- TASK DETAILS -
Look through the lines below and extract any with the word "pixels".

Page layout parsing data

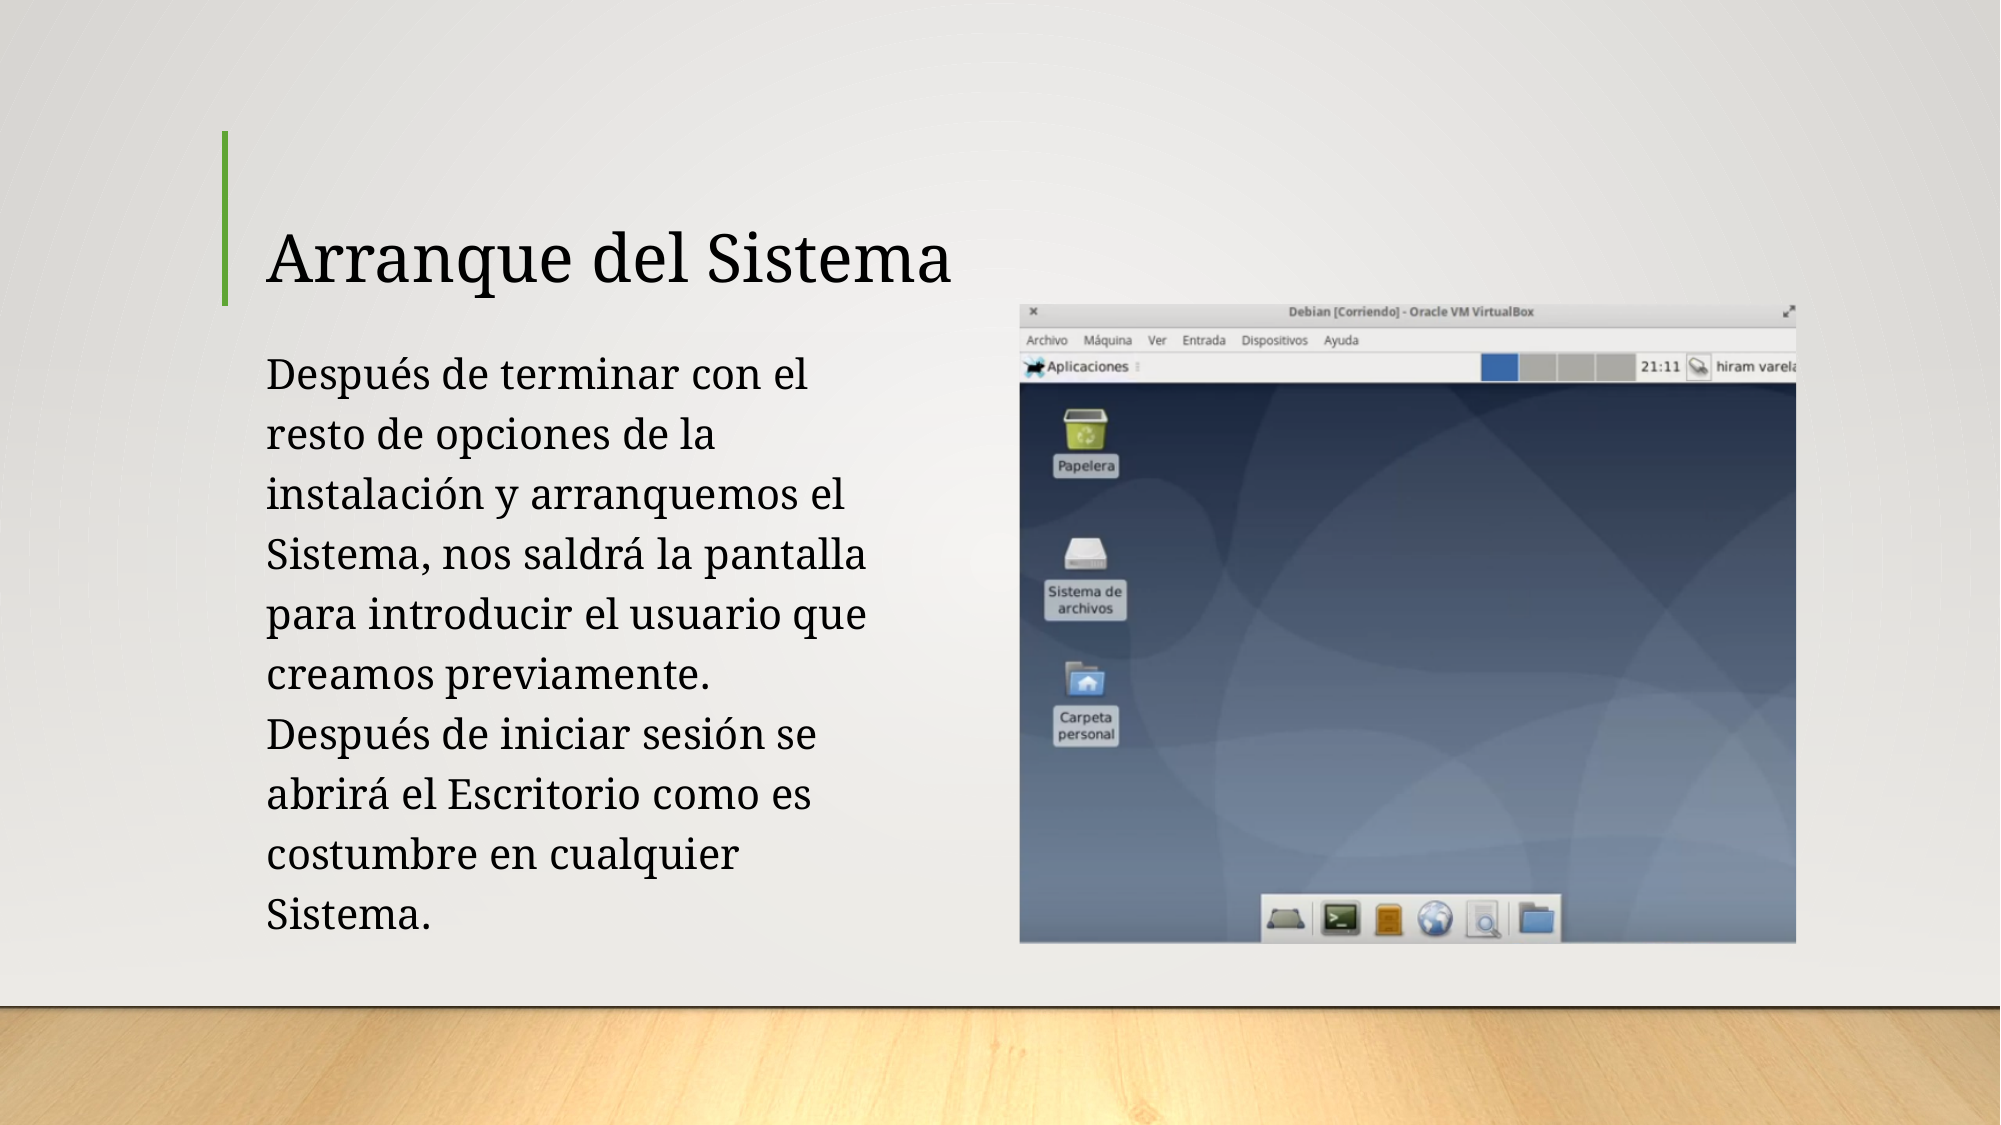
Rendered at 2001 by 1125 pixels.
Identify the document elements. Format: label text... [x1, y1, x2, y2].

picture [1019, 303, 1797, 944]
picture [0, 1006, 2000, 1125]
list Después de terminar con el resto de opciones de la instalación y arranquemos el Sistema, nos saldrá la pantalla para introducir el usuario que creamos previamente. Después de iniciar sesión se abrirá el Escritorio como es costumbre en cualquier Sistema. [251, 330, 890, 897]
title Arranque del Sistema [251, 131, 1814, 305]
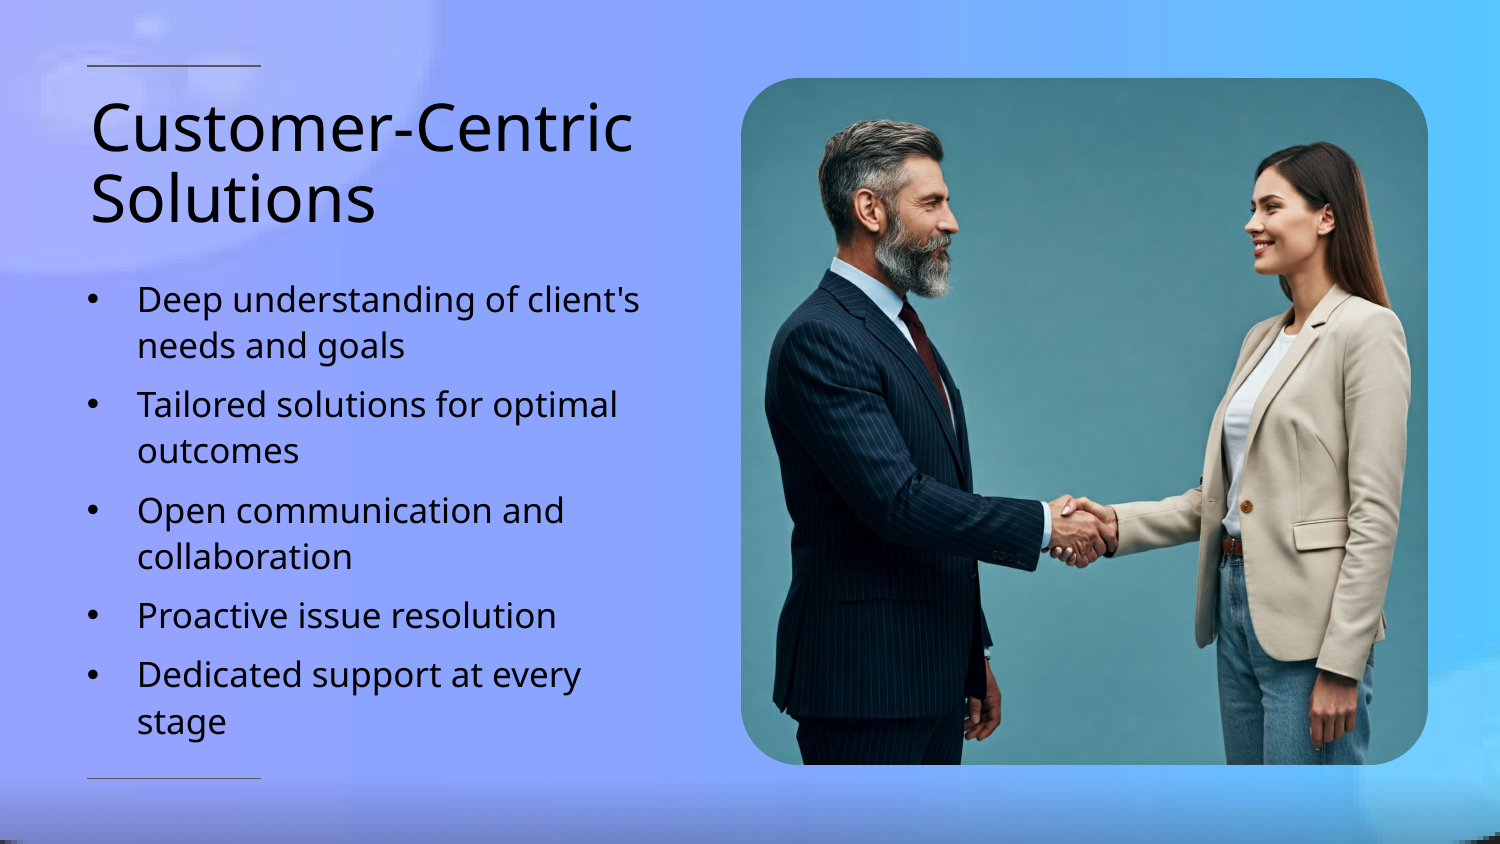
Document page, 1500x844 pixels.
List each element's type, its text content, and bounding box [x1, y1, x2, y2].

title Customer-Centric Solutions [90, 94, 674, 237]
picture [0, 0, 1500, 844]
list Deep understanding of client's needs and goals Tailored solutions for optimal outcomes Open communication and collaboration Proactive issue resolution Dedicated support at every stage [71, 271, 674, 743]
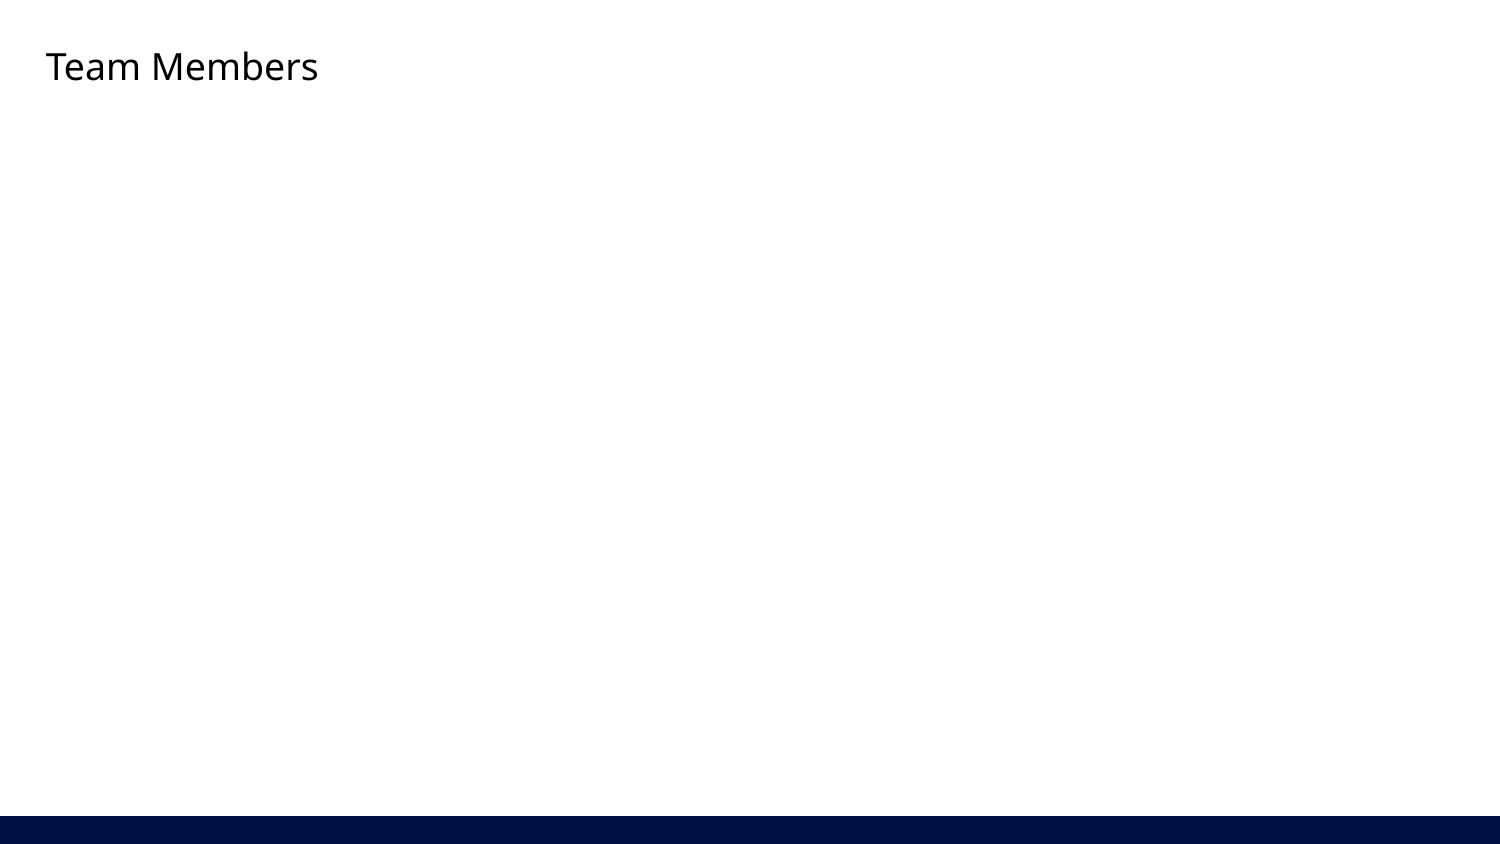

- ANSWER BELOW -
Rendered at 2001 by 1125 pixels.
Document page, 1500x844 pixels.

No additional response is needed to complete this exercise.